While this sounds like a lot, it’s actually not enormous in the grand scheme of things. The EU had a trade surplus with the US of more than €150 billion in 2023. And US companies have continued to grow in Ireland.

This was because the tariffs didn’t apply to every business, but only certain industries or products.

Depending on what’s targeted this time, the impact of new tariffs on US firms in Ireland could be significant, or it could be relatively minor. We’ll have to see what Trump’s administration eventually decides on.

Profit shifting

This really can’t be stressed enough – as things stand, the main risk for Ireland looks to be new policies which could impact multinational profit shifting.
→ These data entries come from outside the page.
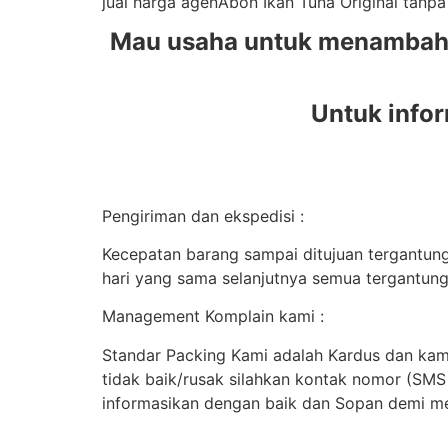
jual harga agenAbon Ikan Tuna Original tan
Mau usaha untuk menambah t
Untuk infor
Pengiriman dan ekspedisi :
Kecepatan barang sampai ditujuan tergantung 
hari yang sama selanjutnya semua tergantung
Management Komplain kami :
Standar Packing Kami adalah Kardus dan kami
tidak baik/rusak silahkan kontak nomor (SM
informasikan dengan baik dan Sopan demi me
Excluding the impact of the Apple tax case, Ireland took in over €28 billion in corporate tax in 2024. Frankly, it’s a shocking amount for a country which only had corporate tax receipts of  about €5 billion 10 years ago.

This bonanza is almost entirely due to booming revenues at a handful of US firms – Tánaiste Simon Harris has previously said that just three companies account for €10 billion of the state’s corporate tax take.

These businesses do definitely have large operations here – as discussed, the likes of Apple and Lexilip have invested billions into their physical operations and employ thousands of people.

But Ireland’s corporate tax receipts were €7 billion in 2016, when US multinational employment was 155,000.

Since then, employment at US businesses has increased by about 33% – while corporate taxes have exploded by approximately 400%. So what’s going on?

Simply, many of these companies shift most of their international profits to their Irish operations.

We go into more detail here on how this works, but basically, US companies can do this after moving their intellectual property (IP) assets to Ireland. They initially chose to move their IP to Ireland for a few different reasons, including our low corporate tax rate and a tax break offered a few years ago.

The big risk for Ireland is that Trump would somehow get US multinationals based here to move their IP back to the States. This would mean these businesses would declare less of their profits in Ireland, and the state’s corporate tax take would likely fall.

Trump tried to do something similar during his first term, introducing tax breaks for multinationals to move their cash back to the US. Based on the amount of money flowing through Irish coffers, this wasn’t massively impactful, at least as far as Ireland was concerned.

But the US looks like it will try again, recently announcing tax benefits for companies which are looking to relocate their IP (although it’s worth noting this particular rule change was instigated before Trump was elected).

The state is currently only running a budget surplus because of these bonanza corporate tax ‘windfalls’ we’ve enjoyed in the last few years.

It’s also worth keeping in mind that it’s much easier to shift your IP compared to a factory. It would take years for a US business to shift their manufacturing abroad – they could likely move their IP in a matter of months.

If the recent US IP change, or other new policies, end up hitting Ireland’s corporate tax take, things could get very serious, very fast.

Despite the endless warnings from experts, Ireland is not prepared for the possibility of a dramatic corporate tax drop.

Given the noises coming from the US, it’s well past time that changed.